Текст для чтения:
Е.ШУЛЬМАН: Сейчас мы к этому перейдем, почему мы  все грустим. Но все-таки расскажите, чем закончилась эта увлекательнейшая история. 

А.ПРОКОПЕНКО: С системой ничем не закончилась. Комиссию создали. 

Е.ШУЛЬМАН: Надо же!

А.ПРОКОПЕНКО: Комиссия поработала, выдала энное количество документов. 

Е.ШУЛЬМАН: Бюрократия создает работу для самой себя? 

А.ПРОКОПЕНКО: Да, конечно. То есть контроль за источниками неопределенности, а источник неопределенности — это любое неописанное знание — заставляет бюрократию расширяться и описывать все новые и новые области. 

Е.ШУЛЬМАН: А бюрократия изображает или, скажем, формирует угрозы, чтобы продать их в качестве своей новой работы? Вот сейчас надо защищать детей от вредной информации. А сейчас надо чего-нибудь еще… предотвращать межэтнические столкновения. Или это политический бизнес скорее, чем административный.

А.ПРОКОПЕНКО: Мне кажется, что это скорее политический бизнес, который ведется административными методами. То есть бюрократия сама по себе, она безлична. Ей неважно, что защищать: детей, террористов, каннибалов или котов. Она просто это делает примерно одинаковым образом. Потому что тот, кто знает, как она работает, в этом смысле может таким  образом… Угрозы формулируют политики, а бюрократы создают регламенты, которые помогают эти угрозы либо нивелировать, либо снизить риски. Поэтому да, скорее это политическая история, когда силовые ведомства…

Е.ШУЛЬМАН: А это что, для вас тоже бюрократия или это для вас не бюрократия? То есть я ее называю вооруженной бюрократией. И, мне кажется, что они, в общем, такие же. 

А.ПРОКОПЕНКО: Они работают теми же методами, что и гражданская бюрократия. 

Е.ШУЛЬМАН: То есть вы согласны, что это тоже бюрократия, что это не какое-то отдельное тело. Или они воплощают это комиссарское чрезвычайное начало?

А.ПРОКОПЕНКО: Я бы скорее… комиссарское чрезвычайное начало, потому что с точки зрения тела как системы управления, у нас нет разницы. То есть у нас бумажки ходят одинаково. То есть дальше мы будем говорить о том, как мы определяем, что вот это бюрократия, а вот это не бюрократия.

Е.ШУЛЬМАН: Вот что в них комиссарского специфически, если бумажки ходят так же?

А.ПРОКОПЕНКО: Они умеют формулировать каким-то образом в отличие от гражданской бюрократии угрозу.

Предоставленные записи:
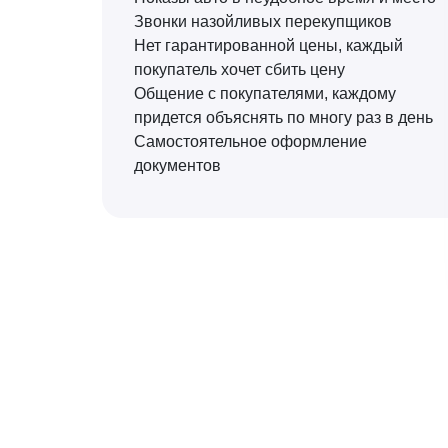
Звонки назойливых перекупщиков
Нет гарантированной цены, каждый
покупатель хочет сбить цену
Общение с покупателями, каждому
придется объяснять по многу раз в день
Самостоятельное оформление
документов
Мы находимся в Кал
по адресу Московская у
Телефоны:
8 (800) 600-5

...

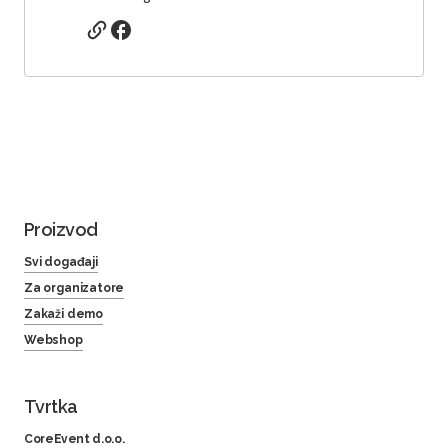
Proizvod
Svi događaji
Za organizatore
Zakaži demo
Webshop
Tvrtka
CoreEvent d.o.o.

Задание 1: Перепишите без изменений фрагмент текста для чтения, начиная со слов «Е.ШУЛЬМАН: А это» и продолжая до слов «и гражданская бюрократия.» включительно.
Задание 2:
Ответьте на вопросы по тексту для чтения.
(a) Что, по словам А.Прокопенко, выдала комиссия, когда поработала?
(b) Кто, согласно А.Прокопенко, формулирует угрозы?
(c) Что, по словам А.Прокопенко, заставляет бюрократию расширяться?
Задание 3:
Определите, соответствует ли каждое утверждение тексту для чтения. Ответьте «да» или «нет» и приведите решающие слова текста в точности.
(a) Комиссию так и не создали.
(b) По словам А.Прокопенко, бюрократии неважно, что защищать.
(c) А.Прокопенко называет источником неопределенности любое неописанное знание.

Поле для ответа 1:
Е.ШУЛЬМАН: А это что, для вас тоже бюрократия или это для вас не бюрократия? То есть я ее называю вооруженной бюрократией. И, мне кажется, что они, в общем, такие же. 

А.ПРОКОПЕНКО: Они работают теми же методами, что и гражданская бюрократия.

Поле для ответа 2:
(a) Комиссия выдала энное количество документов.
(b) Угрозы формулируют политики.
(c) Бюрократию заставляет расширяться контроль за источниками неопределенности.

Поле для ответа 3:
(a) Нет: «Комиссию создали».
(b) Да: «Ей неважно, что защищать: детей, террористов, каннибалов или котов».
(c) Да: «источник неопределенности — это любое неописанное знание».